Call it an occupational hazard.
To be honest, the main reason I avoid relationships is because no normal woman would understand what I do. Who I am. She’d try to change me. Or else end up leaving me. So I just save them the trouble by leaving first.
I never was good at making commitments.
More than once, things have started to get complicated and I’ve had to make a list of Starbucks and Peet’s that I can’t patronize anymore. I even swore off baristas after the fiasco at the Peet’s on Fillmore, but some habits are harder to break than others.
I watch the brunette with the Celtic-knot tattoo return to her post behind the counter, where she continues to glance my way, then I pocket the napkin she gave me without any intention of calling the number on it. But when it comes to baristas, my intentions are about as dependable as an incontinent bladder.
On my way out the door, I bump into Mandy.
“Hey,” I say.
“Hey,” she says back.
We stand there, me half leaving and her half coming, the two of us half blocking the entrance to Starbucks, half staring at each other, neither of us saying anything.
I never was good with awkward moments.
I watch her face, waiting for her to say something, to give me a cue to play off of. But she just looks at me with that expression of disapproval, as if I’m perpetually disappointing her.
“How are the girls?” I finally ask.
“They have names, you know.”
“Right.” I never was good with names. “So how are they?”
“Fine. You missed their birthdays again.”
I never was good with birthdays, either. Or anniversaries. Or holidays. I even forgot it was Christmas one year.

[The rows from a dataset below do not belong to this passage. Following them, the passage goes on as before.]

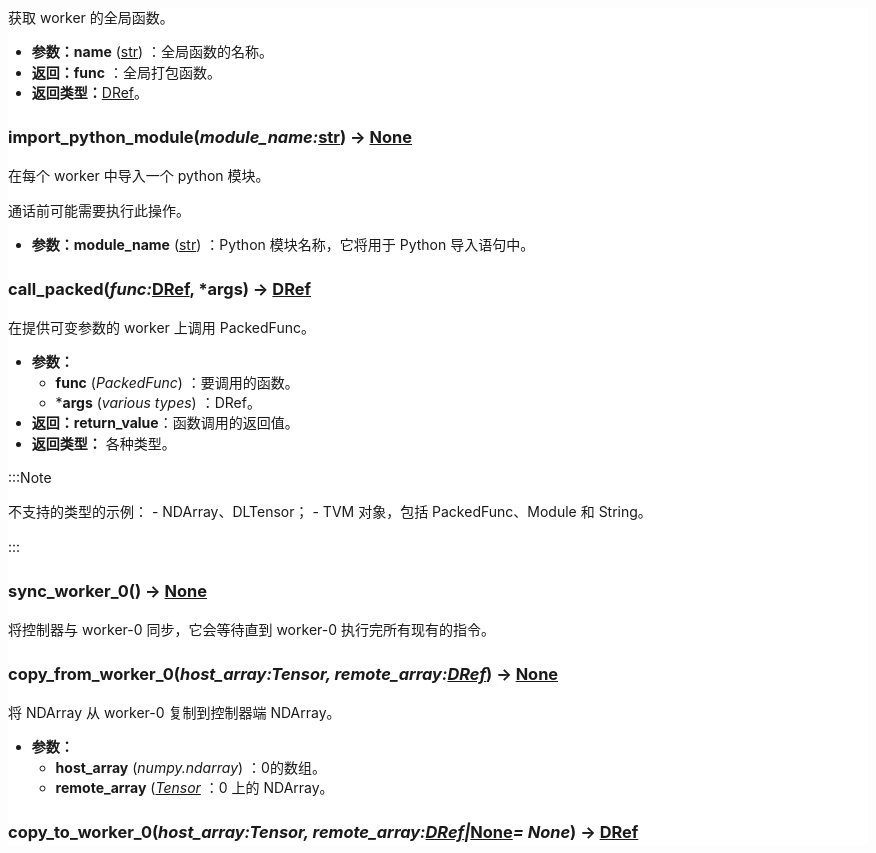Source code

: 获取 worker 的全局函数。
* **参数：name** ([str](https://docs.python.org/3/library/stdtypes.html#str)) ：全局函数的名称。
* **返回：func** ：全局打包函数。
* **返回类型：**[DRef](https://tvm.hyper.ai/docs/api-reference/python-api/tvm-runtime-disco#class-tvmruntimediscodref)。

### import_python_module(*module_name:*[str](https://docs.python.org/3/library/stdtypes.html#str)) → [None](https://docs.python.org/3/library/constants.html#None)

在每个 worker 中导入一个 python 模块。


通话前可能需要执行此操作。
* **参数：module_name** ([str](https://docs.python.org/3/library/stdtypes.html#str)) ：Python 模块名称，它将用于 Python 导入语句中。


### call_packed(*func:*[DRef](https://tvm.apache.org/docs/reference/api/python/runtime/disco.html#tvm.runtime.disco.DRef), *args) → [DRef](https://tvm.hyper.ai/docs/api-reference/python-api/tvm-runtime-disco#class-tvmruntimediscodref)

在提供可变参数的 worker 上调用 PackedFunc。
* **参数：**
   * **func** (*PackedFunc*) ：要调用的函数。
   * ***args** (*various types*) ：DRef。
* **返回：return_value**：函数调用的返回值。
* **返回类型：** 各种类型。


:::Note

不支持的类型的示例： - NDArray、DLTensor； - TVM 对象，包括 PackedFunc、Module 和 String。

:::


### sync_worker_0() → [None](https://docs.python.org/3/library/constants.html#None)

将控制器与 worker-0 同步，它会等待直到 worker-0 执行完所有现有的指令。


### copy_from_worker_0(*host_array:Tensor, remote_array:[DRef](https://tvm.hyper.ai/docs/api-reference/python-api/tvm-runtime-disco#class-tvmruntimediscodref)*) → [None](https://docs.python.org/3/library/constants.html#None)

将 NDArray 从 worker-0 复制到控制器端 NDArray。
* **参数：**
   * **host_array** (*numpy.ndarray*) ：0的数组。
   * **remote_array** (*[Tensor](https://tvm.hyper.ai/docs/api-reference/python-api/tvm-te#class-tvmtetensor)* ：0 上的 NDArray。


### copy_to_worker_0(*host_array:*Tensor, *remote_array:*[DRef](https://tvm.hyper.ai/docs/api-reference/python-api/tvm-runtime-disco#class-tvmruntimediscodref)*|*[None](https://docs.python.org/3/library/constants.html#None)*= None*) → [DRef](https://tvm.hyper.ai/docs/api-reference/python-api/tvm-runtime-disco#class-tvmruntimediscodref)
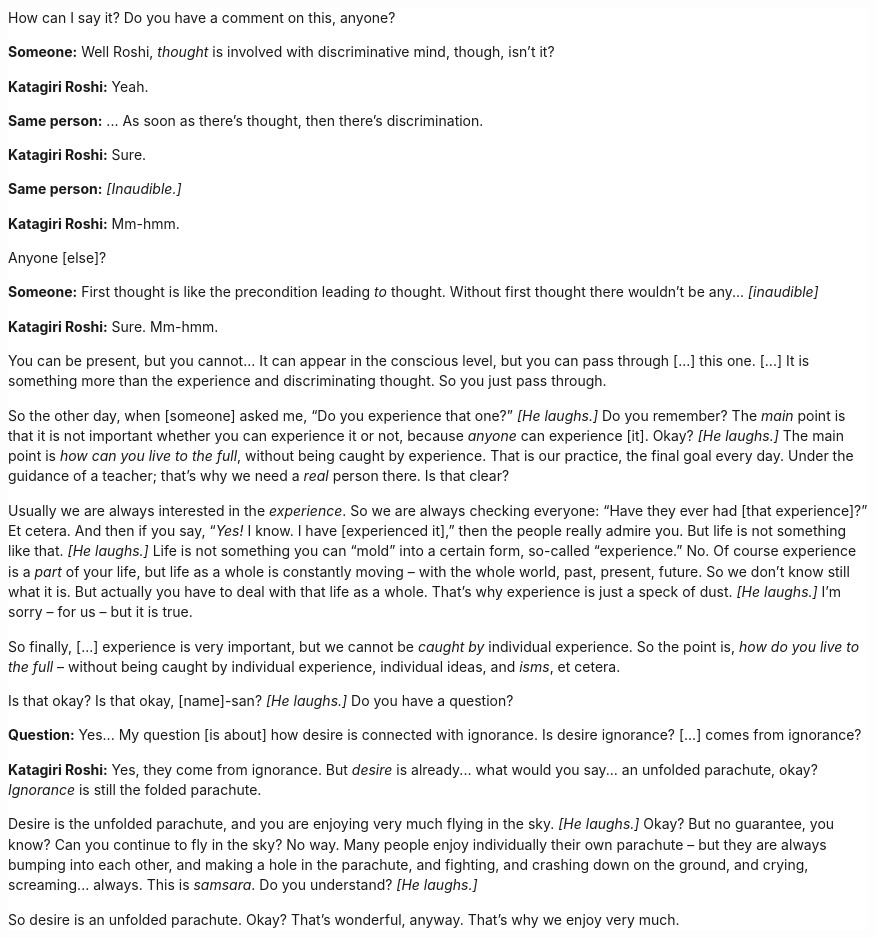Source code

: How can I say it? Do you have a comment on this, anyone? 

**Someone:** Well Roshi, *thought* is involved with discriminative mind, though, isn’t it?

**Katagiri Roshi:** Yeah.

**Same person:** ... As soon as there’s thought, then there’s discrimination. 

**Katagiri Roshi:** Sure.

**Same person:** *[Inaudible.]*

**Katagiri Roshi:** Mm-hmm.

Anyone [else]? 

**Someone:** First thought is like the precondition leading *to* thought. Without first thought there wouldn’t be any... *[inaudible]* 

**Katagiri Roshi:** Sure. Mm-hmm.

You can be present, but you cannot... It can appear in the conscious level, but you can pass through [...] this one. [...] It is something more than the experience and discriminating thought. So you just pass through.

So the other day, when [someone] asked me, “Do you experience that one?” *[He laughs.]* Do you remember? The *main* point is that it is not important whether you can experience it or not, because *anyone* can experience [it]. Okay? *[He laughs.]* The main point is *how can you live to the full*, without being caught by experience. That is our practice, the final goal every day. Under the guidance of a teacher; that’s why we need a *real* person there. Is that clear? 

Usually we are always interested in the *experience*. So we are always checking everyone: “Have they ever had [that experience]?” Et cetera. And then if you say, “*Yes!* I know. I have [experienced it],” then the people really admire you. But life is not something like that. *[He laughs.]* Life is not something you can “mold” into a certain form, so-called “experience.” No. Of course experience is a *part* of your life, but life as a whole is constantly moving – with the whole world, past, present, future. So we don’t know still what it is. But actually you have to deal with that life as a whole. That’s why experience is just a speck of dust. *[He laughs.]* I’m sorry – for us – but it is true. 

So finally, [...] experience is very important, but we cannot be *caught by* individual experience. So the point is, *how do you live to the full* – without being caught by individual experience, individual ideas, and *isms*, et cetera. 

Is that okay? Is that okay, [name]-san? *[He laughs.]* Do you have a question?

**Question:** Yes... My question [is about] how desire is connected with ignorance. Is desire ignorance? [...] comes from ignorance?

**Katagiri Roshi:** Yes, they come from ignorance. But *desire* is already... what would you say... an unfolded parachute, okay? *Ignorance* is still the folded parachute. 

Desire is the unfolded parachute, and you are enjoying very much flying in the sky. *[He laughs.]* Okay? But no guarantee, you know? Can you continue to fly in the sky? No way. Many people enjoy individually their own parachute – but they are always bumping into each other, and making a hole in the parachute, and fighting, and crashing down on the ground, and crying, screaming... always. This is *samsara*. Do you understand? *[He laughs.]*

So desire is an unfolded parachute. Okay? That’s wonderful, anyway. That’s why we enjoy very much.
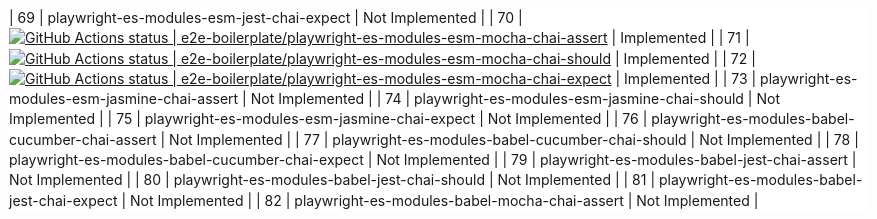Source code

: | 69  | playwright-es-modules-esm-jest-chai-expect                                                                                                                                                                                                                                                                                                                                                      | Not Implemented |
| 70  | [![GitHub Actions status &#124; e2e-boilerplate/playwright-es-modules-esm-mocha-chai-assert](https://github.com/e2e-boilerplate/playwright-es-modules-esm-mocha-chai-assert/workflows/playwright-es-modules-esm-mocha-chai-assert/badge.svg)](https://github.com/e2e-boilerplate/playwright-es-modules-esm-mocha-chai-assert/actions?workflow=playwright-es-modules-esm-mocha-chai-assert)      | Implemented     |
| 71  | [![GitHub Actions status &#124; e2e-boilerplate/playwright-es-modules-esm-mocha-chai-should](https://github.com/e2e-boilerplate/playwright-es-modules-esm-mocha-chai-should/workflows/playwright-es-modules-esm-mocha-chai-should/badge.svg)](https://github.com/e2e-boilerplate/playwright-es-modules-esm-mocha-chai-should/actions?workflow=playwright-es-modules-esm-mocha-chai-should)      | Implemented     |
| 72  | [![GitHub Actions status &#124; e2e-boilerplate/playwright-es-modules-esm-mocha-chai-expect](https://github.com/e2e-boilerplate/playwright-es-modules-esm-mocha-chai-expect/workflows/playwright-es-modules-esm-mocha-chai-expect/badge.svg)](https://github.com/e2e-boilerplate/playwright-es-modules-esm-mocha-chai-expect/actions?workflow=playwright-es-modules-esm-mocha-chai-expect)      | Implemented     |
| 73  | playwright-es-modules-esm-jasmine-chai-assert                                                                                                                                                                                                                                                                                                                                                   | Not Implemented |
| 74  | playwright-es-modules-esm-jasmine-chai-should                                                                                                                                                                                                                                                                                                                                                   | Not Implemented |
| 75  | playwright-es-modules-esm-jasmine-chai-expect                                                                                                                                                                                                                                                                                                                                                   | Not Implemented |
| 76  | playwright-es-modules-babel-cucumber-chai-assert                                                                                                                                                                                                                                                                                                                                                | Not Implemented |
| 77  | playwright-es-modules-babel-cucumber-chai-should                                                                                                                                                                                                                                                                                                                                                | Not Implemented |
| 78  | playwright-es-modules-babel-cucumber-chai-expect                                                                                                                                                                                                                                                                                                                                                | Not Implemented |
| 79  | playwright-es-modules-babel-jest-chai-assert                                                                                                                                                                                                                                                                                                                                                    | Not Implemented |
| 80  | playwright-es-modules-babel-jest-chai-should                                                                                                                                                                                                                                                                                                                                                    | Not Implemented |
| 81  | playwright-es-modules-babel-jest-chai-expect                                                                                                                                                                                                                                                                                                                                                    | Not Implemented |
| 82  | playwright-es-modules-babel-mocha-chai-assert                                                                                                                                                                                                                                                                                                                                                   | Not Implemented |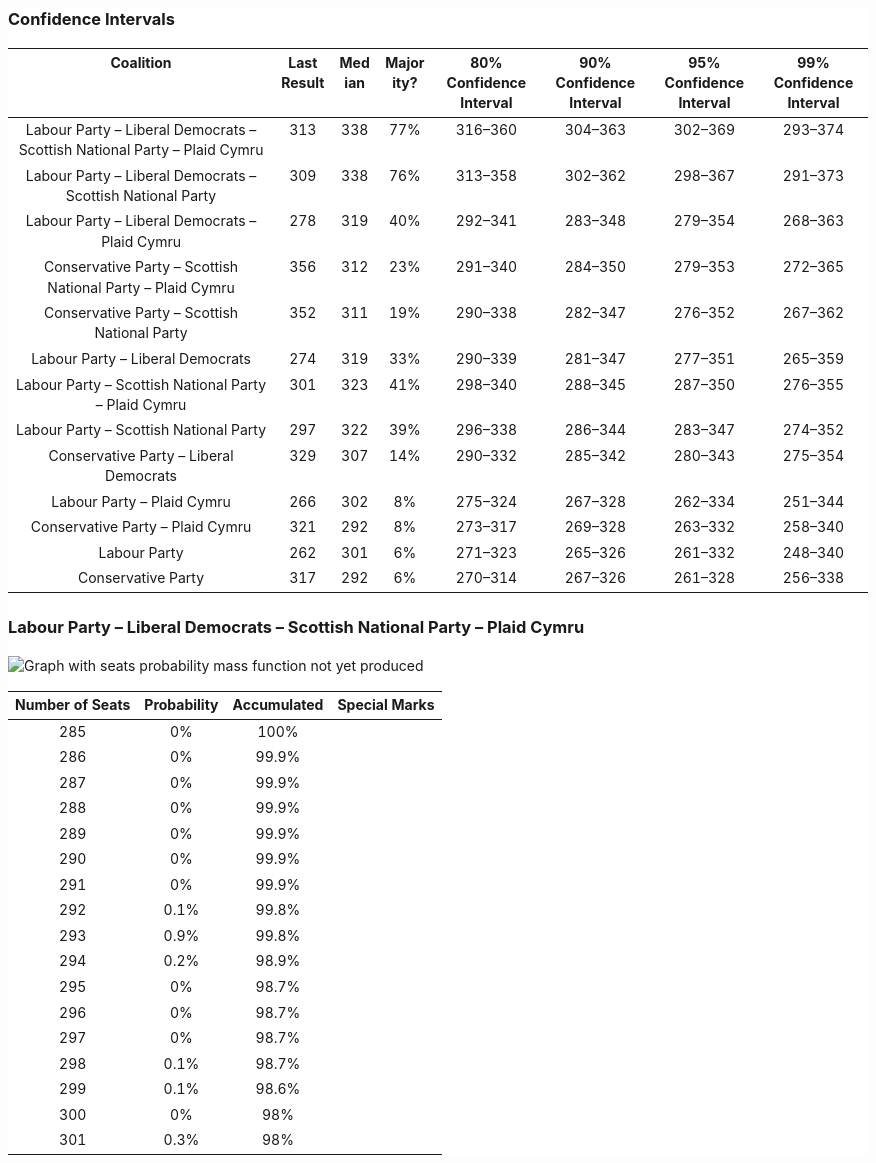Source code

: ### Confidence Intervals

| Coalition | Last Result | Median | Majority? | 80% Confidence Interval | 90% Confidence Interval | 95% Confidence Interval | 99% Confidence Interval |
|:---------:|:-----------:|:------:|:---------:|:-----------------------:|:-----------------------:|:-----------------------:|:-----------------------:|
| Labour Party – Liberal Democrats – Scottish National Party – Plaid Cymru | 313 | 338 | 77% | 316–360 | 304–363 | 302–369 | 293–374 |
| Labour Party – Liberal Democrats – Scottish National Party | 309 | 338 | 76% | 313–358 | 302–362 | 298–367 | 291–373 |
| Labour Party – Liberal Democrats – Plaid Cymru | 278 | 319 | 40% | 292–341 | 283–348 | 279–354 | 268–363 |
| Conservative Party – Scottish National Party – Plaid Cymru | 356 | 312 | 23% | 291–340 | 284–350 | 279–353 | 272–365 |
| Conservative Party – Scottish National Party | 352 | 311 | 19% | 290–338 | 282–347 | 276–352 | 267–362 |
| Labour Party – Liberal Democrats | 274 | 319 | 33% | 290–339 | 281–347 | 277–351 | 265–359 |
| Labour Party – Scottish National Party – Plaid Cymru | 301 | 323 | 41% | 298–340 | 288–345 | 287–350 | 276–355 |
| Labour Party – Scottish National Party | 297 | 322 | 39% | 296–338 | 286–344 | 283–347 | 274–352 |
| Conservative Party – Liberal Democrats | 329 | 307 | 14% | 290–332 | 285–342 | 280–343 | 275–354 |
| Labour Party – Plaid Cymru | 266 | 302 | 8% | 275–324 | 267–328 | 262–334 | 251–344 |
| Conservative Party – Plaid Cymru | 321 | 292 | 8% | 273–317 | 269–328 | 263–332 | 258–340 |
| Labour Party | 262 | 301 | 6% | 271–323 | 265–326 | 261–332 | 248–340 |
| Conservative Party | 317 | 292 | 6% | 270–314 | 267–326 | 261–328 | 256–338 |

### Labour Party – Liberal Democrats – Scottish National Party – Plaid Cymru

![Graph with seats probability mass function not yet produced](2018-02-13-YouGov-coalitions-seats-pmf-lab–libdem–snp–pc.png "Seats Probability Mass Function")

| Number of Seats | Probability | Accumulated | Special Marks |
|:---------------:|:-----------:|:-----------:|:-------------:|
| 285 | 0% | 100% |  |
| 286 | 0% | 99.9% |  |
| 287 | 0% | 99.9% |  |
| 288 | 0% | 99.9% |  |
| 289 | 0% | 99.9% |  |
| 290 | 0% | 99.9% |  |
| 291 | 0% | 99.9% |  |
| 292 | 0.1% | 99.8% |  |
| 293 | 0.9% | 99.8% |  |
| 294 | 0.2% | 98.9% |  |
| 295 | 0% | 98.7% |  |
| 296 | 0% | 98.7% |  |
| 297 | 0% | 98.7% |  |
| 298 | 0.1% | 98.7% |  |
| 299 | 0.1% | 98.6% |  |
| 300 | 0% | 98% |  |
| 301 | 0.3% | 98% |  |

We stand and stare some more without making eye contact. It’s not easy to do, but we’ve had lots of time to practice.
“And your husband,” I say. “What’s his name?”
“Ted. His name is Ted. And he’s fine. We’re all fine.”
I just nod, trying to ignore the rising color in Mandy’s cheeks, wondering if she’s going to ask how I’m doing. If I’m still poaching. Though it’s more likely she’d rather not know.
“You still up to your old tricks?” she asks.
“A little here and there.”
Mandy nods, her lips pursed. I can tell by her expression that she wants to ask me if I’m ever going to grow up, but she won’t. Not here. Not in public.
Mandy never did like to mak
e a scene.
Several customers come and go, squeezing past us as we continue to half block the entrance.
“I should be going,” she says.
“Sure. It was good to see you.”
She doesn’t reciprocate and we don’t hug. Instead, I just step to the side and let her walk past me into Starbucks. Unlike the barista, she doesn’t look back as the door closes shut behind her.
With a container of medium-grade good luck and ten thousand dollars in my backpack, I figure it’s a good idea for me to leave the money someplace safe before I head back downtown to my office. While my apartment isn’t necessarily the safest place, considering I live across from a motel for ex-cons and drug addicts, it’s closer than my office and more practical than the bank.
Before heading straight to my place, I walk up Laguna to the Green Street Market to pick up a roll of Mentos. There are other markets and corner stores that I could hit up on my way home, but I’ve been going to the Green Street Market ever since I happened upon it more than two years ago. And like my Lucky Charms and my Starbucks cappuccinos, I’m a creature of habit.
When I walk into the store, an older guy in a suit is down at the end of the counter, talking on his cell phone. Sam, the proprietor, is standing behind the counter wearing a black, short-sleeve silk shirt and an unfamiliar expression. His smile seems strained, his eyes unnaturally fixed on me, like he’s trying not to look anywhere else. Even though the weather is typical San Francisco summer foggy, Sam’s suntanned chrome dome is shiny with perspiration.
“’Morning, Sam,” I say.
At first Sam doesn’t say anything. Just keeps staring at me with that odd expression, like he knows me but he’s pretending not to. Then he says, with too much formality, “Good morning.”